Frankly, part of my dedication to PLF and to the real estate industry is because the government has become so invasive and so intransigent, and very few people are speaking out against it other than PLF, Californians for Homeownership, National Association of Realtors, and advocates for property rights.

That’s why I love you guys. You do what I believe in and successfully. I’m a strong proponent of litigation. If you can’t sell it at a compromise table and it’s not fair, go to court.

Real estate is a different business now than it was in the seventies. For one, today’s brokers are focused on marketing themselves. No one is selling houses over a little folding table in the back of a Volkswagen camper anymore. 

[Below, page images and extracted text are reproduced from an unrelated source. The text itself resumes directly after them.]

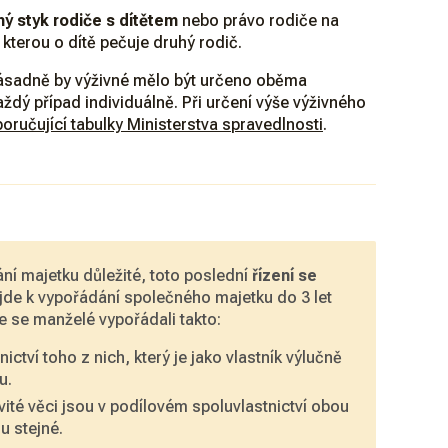
ý styk rodiče
s dítětem
nebo právo rodiče na
 kterou o dítě pečuje druhý rodič.
Zásadně by výživné mělo být určeno oběma
ždý případ individuálně. Při určení výše výživného
oručující tabulky Ministerstva spravedlnosti
.
ní majetku důležité, toto poslední
řízení se
jde k vypořádání společného majetku do 3 let
e se manželé vypořádali takto:
nictví toho z nich, který je jako vlastník výlučně
u.
ité věci jsou v podílovém spoluvlastnictví obou
ou stejné.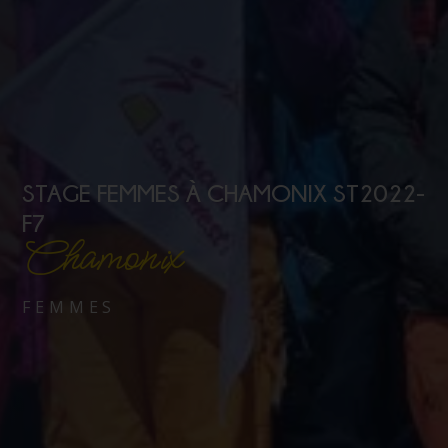
STAGE FEMMES À CHAMONIX ST2022-
F7
Chamonix
FEMMES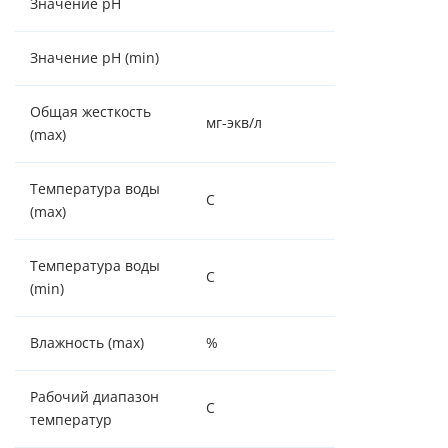
Значение pH
9,0
Значение pH (min)
5,0
Общая жесткость
мг-экв/л
25
(max)
Температура воды
C
36
(max)
Температура воды
С
2
(min)
Влажность (max)
%
70
Рабочий диапазон
С
+2 / +37
температур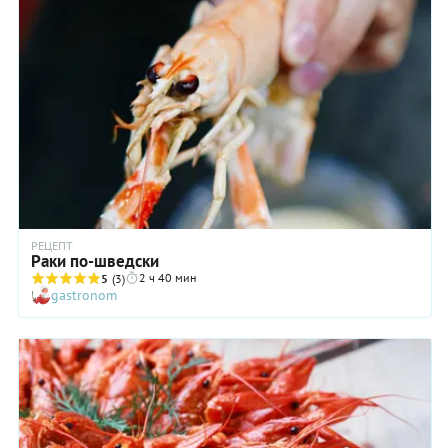
РЕЦЕПТ
Раки по-шведски
2 ч 40 мин
5
(3)
gastronom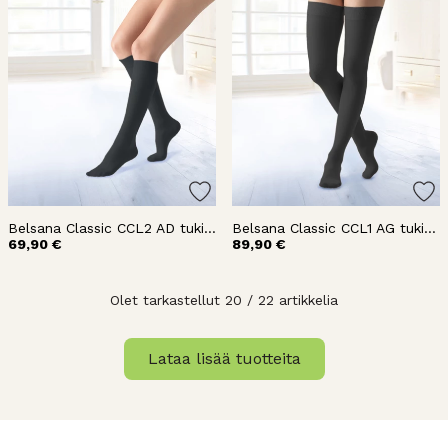
Belsana Classic CCL2 AD tukisukat polvi
Belsana Classic CCL1 AG tukisukat reisi
69,90 €
89,90 €
Olet tarkastellut 20 / 22 artikkelia
Lataa lisää tuotteita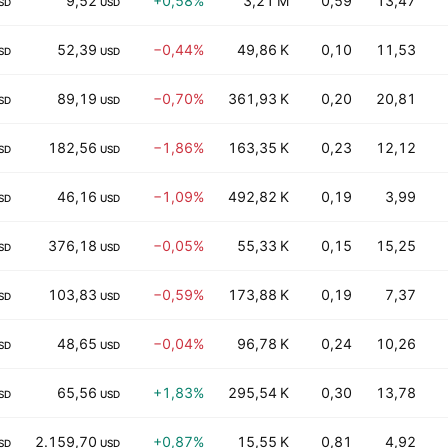
9,52
+0,58%
3,21 M
0,59
13,47
SD
USD
52,39
−0,44%
49,86 K
0,10
11,53
SD
USD
89,19
−0,70%
361,93 K
0,20
20,81
SD
USD
182,56
−1,86%
163,35 K
0,23
12,12
SD
USD
46,16
−1,09%
492,82 K
0,19
3,99
SD
USD
376,18
−0,05%
55,33 K
0,15
15,25
SD
USD
103,83
−0,59%
173,88 K
0,19
7,37
SD
USD
48,65
−0,04%
96,78 K
0,24
10,26
SD
USD
65,56
+1,83%
295,54 K
0,30
13,78
SD
USD
2.159,70
+0,87%
15,55 K
0,81
4,92
SD
USD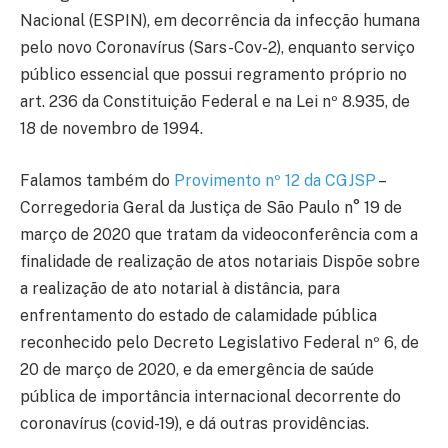
Nacional (ESPIN), em decorrência da infecção humana
pelo novo Coronavírus (Sars-Cov-2), enquanto serviço
público essencial que possui regramento próprio no
art. 236 da Constituição Federal e na Lei nº 8.935, de
18 de novembro de 1994.
Falamos também do
Provimento nº 12 da CGJSP
–
Corregedoria Geral da Justiça de São Paulo n° 19 de
março de 2020 que tratam da videoconferência com a
finalidade de realização de atos notariais Dispõe sobre
a realização de ato notarial à distância, para
enfrentamento do estado de calamidade pública
reconhecido pelo Decreto Legislativo Federal nº 6, de
20 de março de 2020, e da emergência de saúde
pública de importância internacional decorrente do
coronavírus (covid-19), e dá outras providências.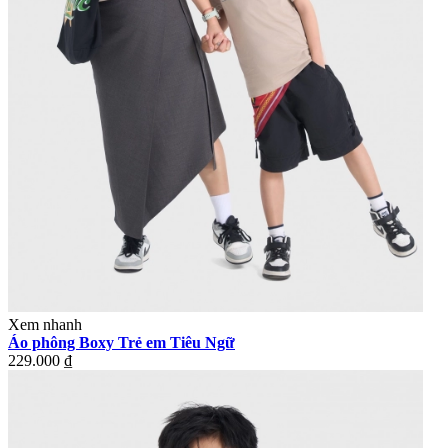
Xem nhanh
Áo phông Boxy Trẻ em Tiêu Ngữ
229.000 ₫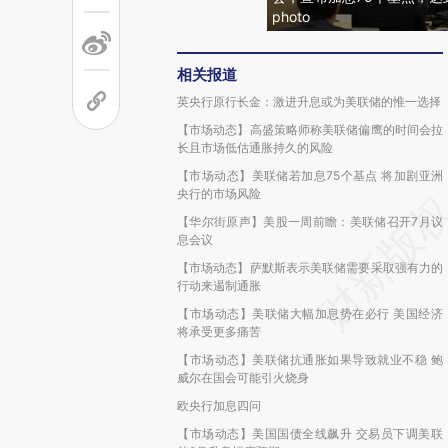
photo
相关报道
英央行原行长金：激进升息或为美联储的惟一选择
【市场动态】高盛策略师称美联储偏鹰的时间会拉
长且市场低估通胀持久的风险
【市场动态】美联储若加息75个基点 将加剧亚洲
央行的市场风险
【华尔街原声】美股一周前瞻：美联储召开7月议
息会议
【市场动态】萨默斯表示美联储需要采取强有力的
行动来遏制通胀
【市场动态】美联储大幅加息势在必行 美国经济
将承受更多痛苦
【市场动态】美联储抗通胀如果导致就业不稳 鲍
威尔在国会可能引火烧身
欧央行加息四问
【市场动态】美国国债全线飙升 交易员下调美联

Also, there’s the housing crisis. But Steve has a bold solution for that. 

STEVE:

I think the greatest thing the American government ever did for its citizens was when they created the Homestead Act back in 1880. And the government gave away land and what happened? All these people had dreams of owning something, got their wagons, and they went and staked out 40 acres.

I see no reason why the United States couldn’t do that again. The federal government is the biggest landowner in the country. State governments own tremendous amounts of land. The only way you’re going to get reduced values and affordable housing that’s meaningful, that isn’t an 800-square-foot three bedroom on the 15th floor of a suburb of DC, is to create new cities and new opportunities. That’s the only solution. That’s been the only solution since Adam and Eve. Look at them, they lost their first home, got kicked out of a garden and had to go live who knows where. If you go look back on history, that’s what’s formed wealth. I’m sounding like a philosopher now.

At this point in his life, Steve doesn’t personally represent buyers and sellers anymore. He doesn’t collect commissions.

STEVE:

But I can remember there was no better sense of value, personally anyway, than handing over a set of keys to a young family for their first house. The anticipation and the wonderment and the pride that that young family has is just amazing. Because it’s still the American dream.